Considerando a importância do outro, e ao mesmo tempo a dificuldade de lidar com ele, a ajuda de um profissional pode ser essencial. Ele é o outro qualificado.
Autoconhecimento sem conhecimento do que nos cerca é brincadeira de criança. Ninguém se conhece se não conhece as forças que operam no processo formativo humano. Faz-se necessário conhecer como funciona a mente humana e como se dão seus processos de desenvolvimento. Também é preciso saber da relação entre meio e sujeito. Entender as teias da dimensão social que formaram a sociedade em que nasce e se vive, e como isso determinou ou determina o sujeito, isto é, a mim. Ou seja, autoconhecimento é o mais completo conhecimento que alguém pode ter.

Talvez a palavra autoconhecimento não seja tão feliz para descrever o que buscamos. E o que realmente buscamos quando nos empreendemos em conhecer-nos? No final, o que todos buscam é a felicidade, aquele estado de integração, de completude, de paz. Se isso é possível, talvez não em sua forma absoluta, mas com certeza é possível ser mais feliz, isso dependerá do conhecimento do Eu e do Não-eu.

Como psicanalista, afirmo que não temos conhecimento das razões dos nossos atos, somos dirigidos por forças inconscientes, no entanto isso não deve nos desestimular na busca por autoconhecimento, ao contrário, saber disso aumenta a nossa responsabilidade.

Eu confesso que, desde a minha infância, busco isso.
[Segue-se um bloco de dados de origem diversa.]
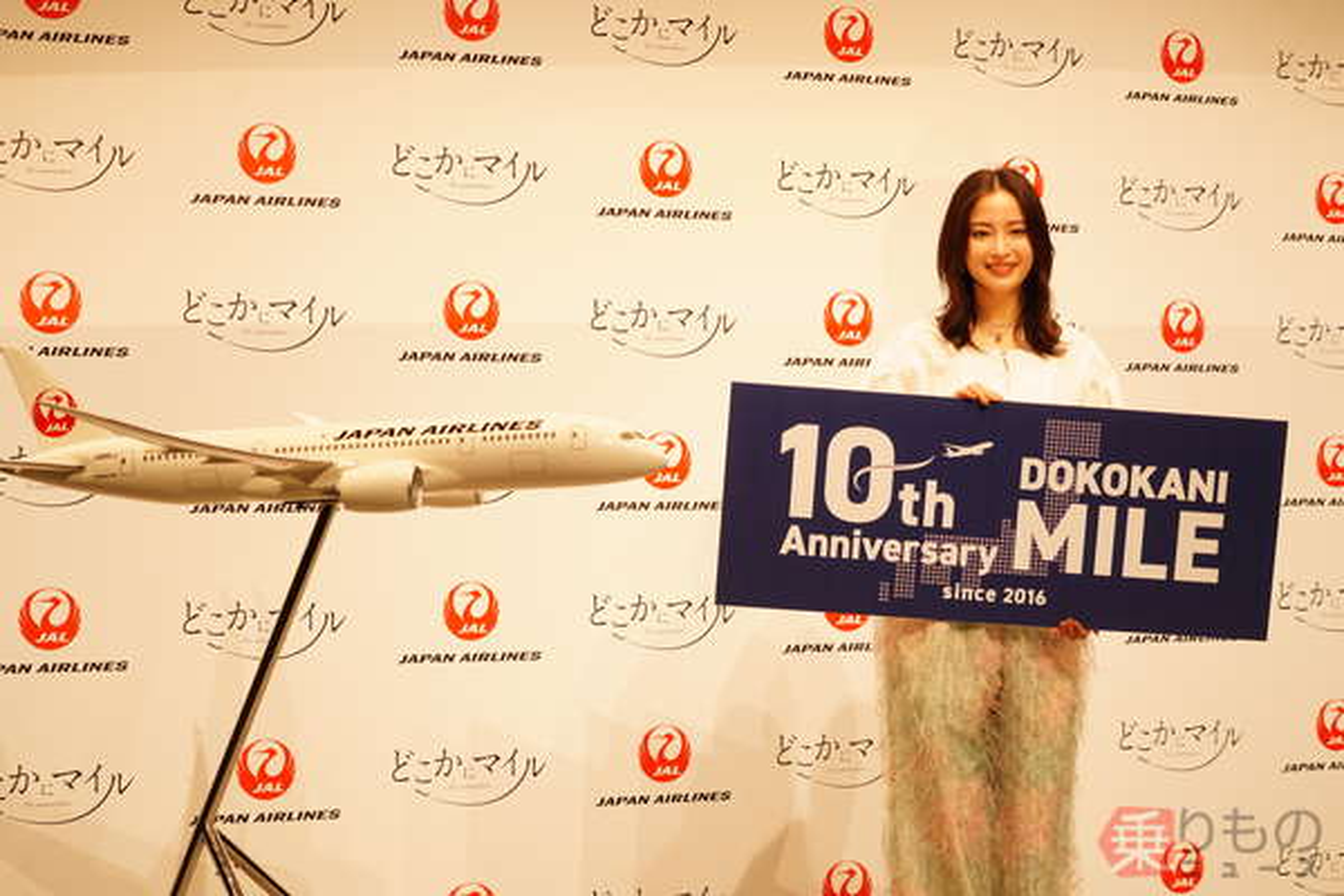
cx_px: 672
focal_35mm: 82
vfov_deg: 16.7
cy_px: 448
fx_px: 3061
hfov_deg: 24.8
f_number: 5.6
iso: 500
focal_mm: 82
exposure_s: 1/100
Tento responder à pergunta "quem sou?" desde meus primeiros escritos. E o que descobri ainda foi muito pouco, porém já me fez um enorme bem essa descoberta, ou talvez essa invenção. Sim! Talvez conhecer-se seja inventar-se! Mas o dilema permanece, afinal inventar a si requer, a fim de não se produzir monstros, uma boa dose de autoconhecimento, ou de como 'eu cheguei até aqui', até o ponto de 'me inventar'.
A viagem é inevitável, e navegar é preciso!